DOCUMENT TEXT →
When I was first pregnant, I was writing an article about this woman, Lynn Vincent, who was the ghostwriter who wrote Sarah Palin's memoir. And I had imagined that, you know, she would be horrified if I told her I was pregnant because she knew that I was with a woman. And she was adamantly against same-sex marriage. But then when I told her that I was - it came up somehow in conversation - I mean, she just - she - a light came on in her face. And I found that in general that was the kind of reaction I got, that people just thought, oh, my God, you know, you are undergoing this miraculous thing. And even people who I didn't expect to have that reaction - it was amazing to me how many people - how frequently people just thought it was like the best thing ever.
GROSS: So you had taken several foreign assignments as a journalist before that. And when you were pregnant, you were offered a writing assignment in Mongolia. You decided to accept the assignment. You were five months pregnant at the time. How did you do the calculus about whether to take that assignment or not?
LEVY: Well, the first thing I did was asked my doctor, is this OK? And he said, yeah, of course it's OK. You know, I mean, the baby doesn't get dislodged by going on an airplane. You know, a fetus doesn't get dislodged by going on an airplane. That's not a thing. And, you know, so that was almost the beginning and the end of it. I mean, once a doctor said to me, of course it's fine, I'm not superstitious. And I'm not a sissy, you know.
So once this doctor told me it was OK, that was that. And I think the other thing was that I love going to places where everything is new and everything is a surprise and then writing about my experience. I mean, that's my favorite kind of story. And I knew I wouldn't be able to do another story like that for a long time. So I was delighted to have one last big, wild, adventurous story before I - and, you know, temporarily stopped living that way and really committed myself to being the mother of an infant, which is all-encompassing, of course.
GROSS: So soon after you got to Mongolia, you knew something was wrong. You were in a lot of pain. And you left a dinner early. You went to the dinner reluctantly. It was moved to the hotel restaurant so that you'd be nearby, so that you wouldn't have to travel. You left the dinner early, went to your room and you miscarried in your hotel room. I would like you to read the section of your book where you describe what happened. You OK with that?

Records from a dataset
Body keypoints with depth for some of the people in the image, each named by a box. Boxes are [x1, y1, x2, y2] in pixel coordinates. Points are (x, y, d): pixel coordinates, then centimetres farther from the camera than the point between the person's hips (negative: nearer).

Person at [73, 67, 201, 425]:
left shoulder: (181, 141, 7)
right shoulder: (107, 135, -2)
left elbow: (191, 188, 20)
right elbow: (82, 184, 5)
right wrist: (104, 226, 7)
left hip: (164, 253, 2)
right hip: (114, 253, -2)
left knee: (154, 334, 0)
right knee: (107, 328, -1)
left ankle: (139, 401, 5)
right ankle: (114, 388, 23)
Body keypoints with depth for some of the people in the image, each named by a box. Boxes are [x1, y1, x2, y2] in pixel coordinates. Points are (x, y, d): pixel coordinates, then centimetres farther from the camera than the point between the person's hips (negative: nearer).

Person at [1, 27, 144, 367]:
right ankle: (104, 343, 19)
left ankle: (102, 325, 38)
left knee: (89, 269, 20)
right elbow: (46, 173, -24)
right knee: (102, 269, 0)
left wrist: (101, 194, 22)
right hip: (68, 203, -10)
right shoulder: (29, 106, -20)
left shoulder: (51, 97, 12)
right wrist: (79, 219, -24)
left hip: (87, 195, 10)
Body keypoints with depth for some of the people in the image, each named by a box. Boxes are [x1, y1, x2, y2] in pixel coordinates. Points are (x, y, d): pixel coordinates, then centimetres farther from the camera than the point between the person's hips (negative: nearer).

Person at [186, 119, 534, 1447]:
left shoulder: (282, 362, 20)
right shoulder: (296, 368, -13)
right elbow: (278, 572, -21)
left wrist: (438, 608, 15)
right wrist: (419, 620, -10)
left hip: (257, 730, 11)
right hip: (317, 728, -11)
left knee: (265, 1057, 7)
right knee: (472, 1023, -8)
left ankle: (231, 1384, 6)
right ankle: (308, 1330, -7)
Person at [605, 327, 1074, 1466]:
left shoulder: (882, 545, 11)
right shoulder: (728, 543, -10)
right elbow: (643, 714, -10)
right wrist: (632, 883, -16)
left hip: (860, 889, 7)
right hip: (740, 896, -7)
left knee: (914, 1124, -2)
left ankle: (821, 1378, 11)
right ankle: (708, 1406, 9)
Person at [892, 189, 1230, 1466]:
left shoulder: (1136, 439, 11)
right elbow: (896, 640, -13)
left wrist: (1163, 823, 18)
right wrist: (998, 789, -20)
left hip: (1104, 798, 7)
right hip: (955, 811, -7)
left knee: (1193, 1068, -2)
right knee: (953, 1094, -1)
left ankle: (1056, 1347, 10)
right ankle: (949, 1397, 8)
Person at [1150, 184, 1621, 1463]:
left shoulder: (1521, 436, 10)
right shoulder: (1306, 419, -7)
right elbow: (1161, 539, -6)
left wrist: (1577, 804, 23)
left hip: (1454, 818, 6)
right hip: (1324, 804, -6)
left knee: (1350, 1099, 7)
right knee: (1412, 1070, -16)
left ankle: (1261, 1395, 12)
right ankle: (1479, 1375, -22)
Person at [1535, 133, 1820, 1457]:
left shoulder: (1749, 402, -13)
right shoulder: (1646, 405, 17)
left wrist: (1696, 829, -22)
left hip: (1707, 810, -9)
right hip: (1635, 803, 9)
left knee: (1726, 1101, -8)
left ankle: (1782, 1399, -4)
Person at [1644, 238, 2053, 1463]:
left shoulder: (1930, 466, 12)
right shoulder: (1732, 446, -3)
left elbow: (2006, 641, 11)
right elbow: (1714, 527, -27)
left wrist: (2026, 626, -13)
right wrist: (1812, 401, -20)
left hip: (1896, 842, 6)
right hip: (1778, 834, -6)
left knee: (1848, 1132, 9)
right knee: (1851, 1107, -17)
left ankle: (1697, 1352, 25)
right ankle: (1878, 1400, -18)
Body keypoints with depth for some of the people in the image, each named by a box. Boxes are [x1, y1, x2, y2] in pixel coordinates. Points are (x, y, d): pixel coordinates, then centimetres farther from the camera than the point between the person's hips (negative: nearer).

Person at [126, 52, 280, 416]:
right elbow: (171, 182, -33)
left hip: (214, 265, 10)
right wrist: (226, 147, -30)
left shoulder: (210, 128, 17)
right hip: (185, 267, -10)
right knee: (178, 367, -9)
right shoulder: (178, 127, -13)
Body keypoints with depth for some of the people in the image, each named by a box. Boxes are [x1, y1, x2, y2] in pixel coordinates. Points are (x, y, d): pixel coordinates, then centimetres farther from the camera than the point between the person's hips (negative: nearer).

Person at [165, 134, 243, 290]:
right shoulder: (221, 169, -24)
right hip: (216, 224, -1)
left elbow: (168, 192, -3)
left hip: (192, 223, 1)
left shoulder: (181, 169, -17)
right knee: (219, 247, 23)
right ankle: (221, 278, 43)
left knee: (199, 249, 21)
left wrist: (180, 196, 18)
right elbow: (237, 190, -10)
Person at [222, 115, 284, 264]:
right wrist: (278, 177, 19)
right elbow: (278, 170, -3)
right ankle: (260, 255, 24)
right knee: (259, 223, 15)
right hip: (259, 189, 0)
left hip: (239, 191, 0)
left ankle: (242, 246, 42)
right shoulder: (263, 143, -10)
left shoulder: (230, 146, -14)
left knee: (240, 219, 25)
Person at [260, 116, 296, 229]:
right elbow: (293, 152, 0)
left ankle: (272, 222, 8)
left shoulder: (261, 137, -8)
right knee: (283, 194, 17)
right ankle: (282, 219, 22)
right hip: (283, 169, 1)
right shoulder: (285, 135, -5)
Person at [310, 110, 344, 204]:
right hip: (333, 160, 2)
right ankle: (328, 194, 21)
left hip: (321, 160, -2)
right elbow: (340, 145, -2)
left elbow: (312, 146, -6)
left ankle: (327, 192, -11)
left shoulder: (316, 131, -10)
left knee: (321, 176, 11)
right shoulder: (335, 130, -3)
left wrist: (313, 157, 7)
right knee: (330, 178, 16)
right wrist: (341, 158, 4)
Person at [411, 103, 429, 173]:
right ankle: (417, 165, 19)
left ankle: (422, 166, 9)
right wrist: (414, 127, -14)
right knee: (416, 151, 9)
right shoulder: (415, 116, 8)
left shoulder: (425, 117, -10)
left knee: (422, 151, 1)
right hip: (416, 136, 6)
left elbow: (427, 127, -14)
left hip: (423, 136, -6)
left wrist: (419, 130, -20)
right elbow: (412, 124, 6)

THINGS TO DO →
1 – In the interview, how many months pregnant was Levy when she took the writing assignment in Mongolia?
2 – Write what comes next in the interview, picking up after Gross's final question.

ANSWERS TO EACH TASK →
1 – Five months.

2 –
LEVY: Yeah. (Reading) I felt an unholy storm move through my body. And after that, there was a brief lapse in my recollection. Either I blacked out from the pain, or I have blotted out the memory. And then, there was another person on the floor in front of me, moving his arms and legs - alive. I heard myself say out loud, this can't be good. But it looked good. My baby was as pretty as a seashell. He was translucent and pink and very, very small, but he was flawless. His lovely lips were opening and closing, opening and closing, swallowing the new world.
For a length of time I cannot delineate, I sat there awestruck, transfixed. Every finger, every toenail, the golden shadow of his eyebrows coming in, the elegance of his shoulders. All of it was miraculous, astonishing. I held him up to my face, his head and shoulders filling my hand, his legs dangling almost to my elbow. I tried to think of something maternal I could do to convey to him that I was his mother and that I had the situation completely under control. I kissed his forehead, and his skin felt like a silky frog's on my mouth.
GROSS: Thank you for reading that. And that's Ariel Levy reading from her memoir, "The Rules Do Not Apply." So this happens. Did you think there was a chance for the baby to survive?
LEVY: You know, I wasn't in my right mind. I mean I think at some level, I knew this isn't possible; this isn't going to work out. It's - he's just too small. There's just absolutely no way, you know? And I think because at some level I knew that, that's why I took a photograph of him. You know, when I picked up the phone eventually to call a doctor, to call for an ambulance, I - before I put the phone down, I took a picture of him because at some level, I think I knew this isn't going to work out, and I'm going to want to look at this face again.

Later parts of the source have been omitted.